На этих товарищеских ужинах люди очень быстро сходятся. Художники в общем-то бедный народ. Но когда дело касается главного: открытия ли выставки, юбилейных ли торжеств, они не скупятся. Ужины наспех – а-ля фуршет – устраивают редко. Если, скажем, обмывается выставка, то прием, как правило, происходит в лучшем ресторане. Все рассаживаются за одним большим столом, и, хотя устроителю вечера кажется, что он всех усадил чин по чину, рангов тут никто не придерживается.
Не придерживался их и Кудинов. Он усадил рядом с собой Марту, которая была хорошо одета, весела, остроумна и очень внимательна к нему: подкладывала ему закуску, что-то шептала на ухо. Уже после второй рюмки она сказала ему «ты» и просто: «Игорь», и он сказал ей что-то в том же духе. Все быстро опьянели, повставали со своих мест – начались обычные споры-разговоры.

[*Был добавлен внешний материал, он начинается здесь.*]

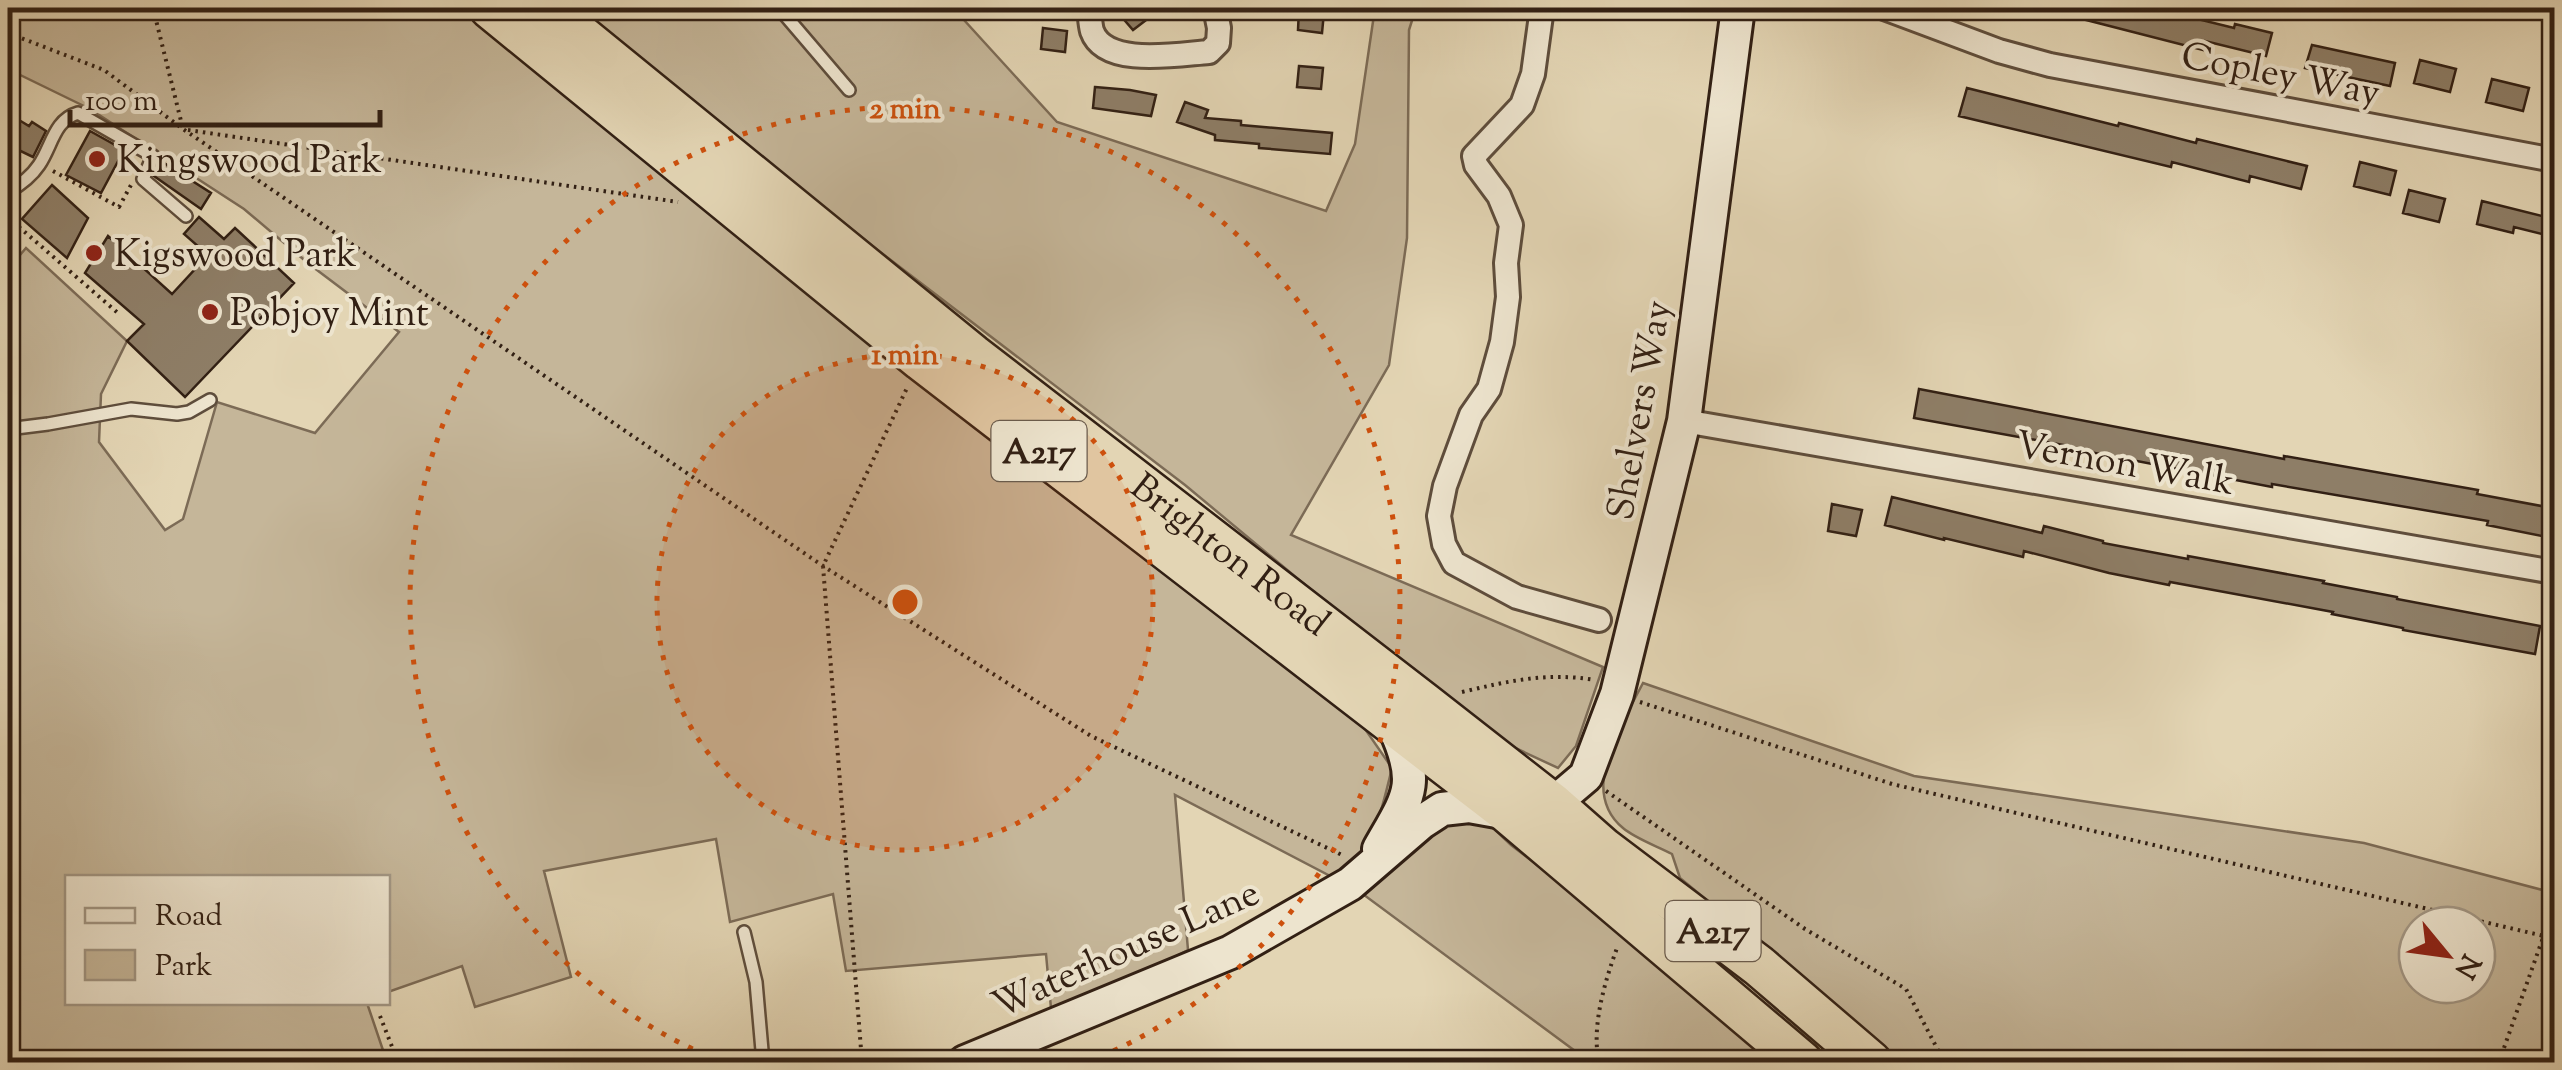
<svg xmlns="http://www.w3.org/2000/svg" width="2562" height="1070" viewBox="0 0 2562 1070" font-family="'Sorts Mill Goudy',serif">
<style>
.green{fill:#c5b699;stroke:#7c6b56;stroke-width:2.5;fill-rule:evenodd}
.building{fill:#8e7e67;stroke:#322014;stroke-width:2.5}
.lines{fill:none;stroke-linecap:round;stroke-linejoin:round}
.lane-casing{stroke:#5e4d3c;stroke-width:16}
.street-casing{stroke:#5e4d3c;stroke-width:28}
.secondary-casing{stroke:#322014;stroke-width:38}
.highway-casing{stroke:#322014;stroke-width:45}
.path{stroke:#322014;stroke-width:4;stroke-dasharray:2.5 5;stroke-linecap:butt}
.lane{stroke:#ede4ce;stroke-width:11}
.street{stroke:#ede4ce;stroke-width:22}
.secondary{stroke:#ede4ce;stroke-width:32}
.highway{stroke:#e3d5b4;stroke-width:40}
.ring{fill:none;stroke:#cd500d;stroke-width:5;stroke-dasharray:5 10}
.poi-dot{fill:#8f2418;stroke:#ede4ce;stroke-width:4}
.labels{text-anchor:middle;stroke-width:8;stroke-linejoin:round;paint-order:stroke}
.shield{fill:#ede4ce;stroke:#6a5b4c;stroke-width:2.5}
.shield-label{font-size:35px;font-weight:bold;fill:#322014}
.street-label{font-size:38px;fill:#322014;stroke:#ede4ce}
.poi-label{font-size:38px;fill:#322014;stroke:#ede4ce;text-anchor:start}
.centre{fill:#cd500d;stroke:#ede4ce;stroke-width:5}
.ring-label{font-size:30px;text-anchor:middle;font-weight:bold;fill:#cd500d;stroke:#ede4ce;stroke-width:8;stroke-linejoin:round;paint-order:stroke}
</style>
<rect width="100%" height="100%" fill="#e3d5b4"/>
<filter id="stains"><feTurbulence type="fractalNoise" baseFrequency=".002" numOctaves="4"/><feColorMatrix values="0 0 0 0 .2 0 0 0 0 .09 0 0 0 0 .02 0 0 0 .5 -.17"/></filter>
<radialGradient id="worn" r=".72"><stop offset=".6" stop-color="#630" stop-opacity="0"/><stop offset="1" stop-color="#630" stop-opacity=".3"/></radialGradient>
<path class="green" d="M8,8H463L1363,726L1392,768C1380,816 1376,847 1336,879L1175,795L1188,950L1052,1019L1046,954L846,971L833,894L730,922L716,839L544,871L571,977L475,1007L462,966L388,992V878H68V1002L367,1003L387,1062H8V269L26,248L127,341L101,394L99,442L165,530L183,519L217,402L315,433L399,332L309,264L244,209L90,109L8,69Z
M575,8H953L1057,122L1326,211L1355,144L1375,8H1416L1409,30L1407,238L1389,365L1291,535L1603,667L1576,746L1558,768L1509,745L1398,662L1185,485L875,248Z
M1643,683L1914,776L2364,843L2554,893V1062H1895L1778,959L1680,878L1672,854C1657,846 1636,839 1623,828C1577,790 1623,722 1643,683ZM2417,925H2477V985H2417Z
M1456,818L1486,821L1511,845L1628,935L1779,1062H1590L1360,892L1423,835Z"/>
<path class="building" d="M1114,8H1142L1150,17L1133,30Z
M2060,8H2153L2234,28L2235,24L2272,33L2266,56L2205,41L2203,50L2059,13Z
M1299,9L1324,12L1322,33L1298,30Z
M1043,28L1067,31L1065,52L1041,49Z
M2312,45L2395,63L2390,86L2305,68Z
M2420,60L2456,69L2450,92L2414,83Z
M1299,66L1323,68L1321,89L1297,87Z
M2492,79L2529,88L2523,111L2486,102Z
M1095,87L1130,90L1156,95L1151,116L1093,108Z
M1967,88L2118,126L2119,123L2196,143L2197,139L2307,166L2301,189L2250,176L2249,182L2172,162L2171,167L1959,116Z
M1185,102L1208,110L1205,118L1241,121V125L1332,133L1330,154L1259,148V144L1215,140V135L1177,122Z
M8,120L17,126L19,120L29,126L32,122L46,131L33,157L8,145Z
M90,131L124,150L101,193L66,175Z
M161,161L211,193L201,209L154,176Z
M2360,162L2396,171L2390,195L2354,186Z
M52,185L88,218L67,258L22,219Z
M2409,190L2445,199L2439,222L2403,213Z
M2482,201L2554,219V237L2514,227L2513,233L2477,224Z
M199,217L224,239L235,228L294,283L185,397L127,341L144,324L85,273L108,236L172,294L208,255L184,234Z
M1919,389L2284,459V456L2478,490L2477,494L2552,508L2547,537L2487,525L2488,521L2272,484V487L2069,448V446L1914,418Z
M1892,497L2042,533L2044,526L2103,541V543L2188,559V556L2324,581L2323,583L2397,597V599L2540,626L2535,654L2403,630V628L2332,614L2333,612L2170,582L2169,585L2109,573L2024,551L2023,557L1944,538V540L1885,525Z
M1832,504L1862,510L1856,536L1828,531Z"/>
<g class="lines">
<g class="lane-casing">
<path id="lane" d="M779,8L849,90
M8,192C20,185 31,177 39,165C52,146 54,120 78,113L153,156L143,179L186,216
M8,429L48,424L131,409L177,414L189,412L210,400
M744,932L756,982L763,1062"/>
</g>
<g class="street-casing">
<path id="street" d="M1089,8C1090,15 1090,24 1092,31C1105,68 1179,54 1209,52L1218,43L1219,28L1215,8
M1542,8L1533,74L1522,105L1474,156L1476,165L1499,196L1511,225L1506,263L1508,297L1502,342L1489,389L1471,415L1445,486L1439,516L1444,544L1454,563L1517,597L1599,620
M1884,8L1999,51L2050,65L2554,160
M1684,421L2554,572"/>
</g>
<g class="secondary-casing">
<path id="secondary" d="M1553,804L1586,776L1617,694L1684,421L1738,8
M1379,849C1409,796 1421,785 1394,726
M965,1062L1231,952L1350,884L1422,822L1442,809L1469,806L1508,813"/>
</g>
<g class="highway-casing">
<g id="highway">
<path d="M490,8L921,360L1508,813L1802,1062"/>
<path id="s1" d="M547,8L973,355L1424,703L1553,804L1603,848L1759,966L1871,1062"/>
</g>
</g>
<path class="path" d="M153,8L183,129
M8,33L104,70L183,129L823,566L1091,736L1342,855
M188,130L678,202
M53,171L119,207L131,185
M10,206L19,227L119,314
M1462,692C1509,681 1547,672 1595,680
M1640,702L1892,784L2544,936
M1606,791L1805,929L1906,989L1940,1054L1955,1062
M2554,894L2550,918L2554,925
M380,1016L398,1062
M862,1062L823,566L907,388
M1599,1062C1591,1027 1605,981 1617,948L1616,946
M2499,1062L2550,918"/>
<use href="#lane" class="lane"/>
<use href="#street" class="street"/>
<use href="#secondary" class="secondary"/>
<use href="#highway" class="highway"/>
</g>
<circle cx="905" cy="602" r="248" fill="#cd500d" fill-opacity=".12"/>
<g class="ring">
<circle cx="905" cy="602" r="248"/>
<path d="M720 1061A495 495 0 1 1 1090 1061"/>
</g>
<g class="poi-dot">
<circle cx="97" cy="159" r="10"/>
<circle cx="94" cy="253" r="10"/>
<circle cx="210" cy="312" r="10"/>
</g>
<g class="labels">
<g class="shield">
<rect x="991.5" y="421" width="95" height="60" rx="8"/>
<rect x="1665.5" y="901" width="95" height="60" rx="8"/>
</g>
<g class="shield-label">
<text x="1039" y="463">A217</text>
<text x="1713" y="943">A217</text>
</g>
<g class="street-label">
<text transform="translate(2281 73) rotate(11)" y="13">Copley Way</text>
<text transform="translate(1638 410) rotate(-80)" y="13">Shelvers Way</text>
<text transform="translate(2125 462) rotate(10)" y="13">Vernon Walk</text>
<text dy="13" stroke="none"><textPath href="#s1" startOffset="875">Brighton Road</textPath></text>
<text transform="translate(1125 948) rotate(-24)" y="13">Waterhouse Lane</text>
</g>
<g class="poi-label">
<text x="117" y="172">Kingswood Park</text>
<text x="114" y="266">Kigswood Park</text>
<text x="230" y="325">Pobjoy Mint</text>
</g>
</g>
<circle cx="905" cy="602" r="15" class="centre"/>
<g class="ring-label">
<text x="905" y="118">2 min</text>
<text x="905" y="364">1 min</text>
</g>
<rect width="2562" height="1070" fill="none" stroke="#e3d5b4" stroke-width="40"/>
<rect x="10" y="10" width="2542" height="1050" fill="none" stroke="#322014" stroke-width="5"/>
<rect x="20" y="20" width="2522" height="1030" fill="none" stroke="#322014" stroke-width="2.5"/>
<rect x="65" y="875" width="325" height="130" fill="#ede4ce" stroke="#a29684" stroke-width="2.5"/>
<rect x="85" y="908" width="50" height="15" fill="#ede4ce" stroke="#a29684" stroke-width="2.5"/>
<text x="155" y="925" font-size="30" fill="#322014">Road</text>
<rect x="85" y="950" width="50" height="30" fill="#c5b699" stroke="#a29684" stroke-width="2.5"/>
<text x="155" y="975" font-size="30" fill="#322014">Park</text>
<g transform="translate(2447 955) rotate(119)"><circle r="48" fill="#ede4ce" stroke="#a29684" stroke-width="2.5"/>
<path d="M0-8L18 38L0 25L-18 38Z" fill="#8f2418"/>
<text y="-15" font-size="28" font-weight="bold" text-anchor="middle" fill="#322014">N</text>
</g>
<path d="M70 110v15h310v-15" fill="none" stroke="#322014" stroke-width="5"/>
<text x="85" y="110" font-size="30" fill="#322014" stroke="#ede4ce" stroke-width="8" paint-order="stroke">100 m</text>
<rect width="100%" height="100%" filter="url(#stains)"/>
<rect width="100%" height="100%" fill="url(#worn)"/>
</svg>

Кудинов предложил Марте прогуляться. Она согласилась. Обед, как сейчас помнит Игорь, был в ресторане «Прага». Они вышли из ресторана и пошли по Суворовскому бульвару. И когда они были у Никитских ворот, то на глаза им попалась афиша кино Повторного фильма. На афише был аляповато нарисован официант, стоящий с подносом у столика… Кудинов сейчас не помнит, какой фильм они смотрели и о чем он; не помнит он – досмотрели ли они его до конца, ибо он то и дело наклонялся к Марте, что-то говорил ей; Марта склонялась к нему, его губы касались ее волос, лица. Одним словом, они вели себя, как восемнадцатилетние.
Кудинов не помнит – провожал ли он ее или провожала она его. Помнит только, что он решил: Марта – это та самая женщина, которая ему нужна в жизни.
Кудинов совсем осмелел: он решил пригласить ее в мастерскую. Бывало, на обдумывание такого решения ему требовались две, а то и три бессонных ночи. Необходимо было представить всю встречу: как лучше уговорить, как повести себя в случае отказа и прочее. Ведь сколько он мучился и колебался с Эльвирой!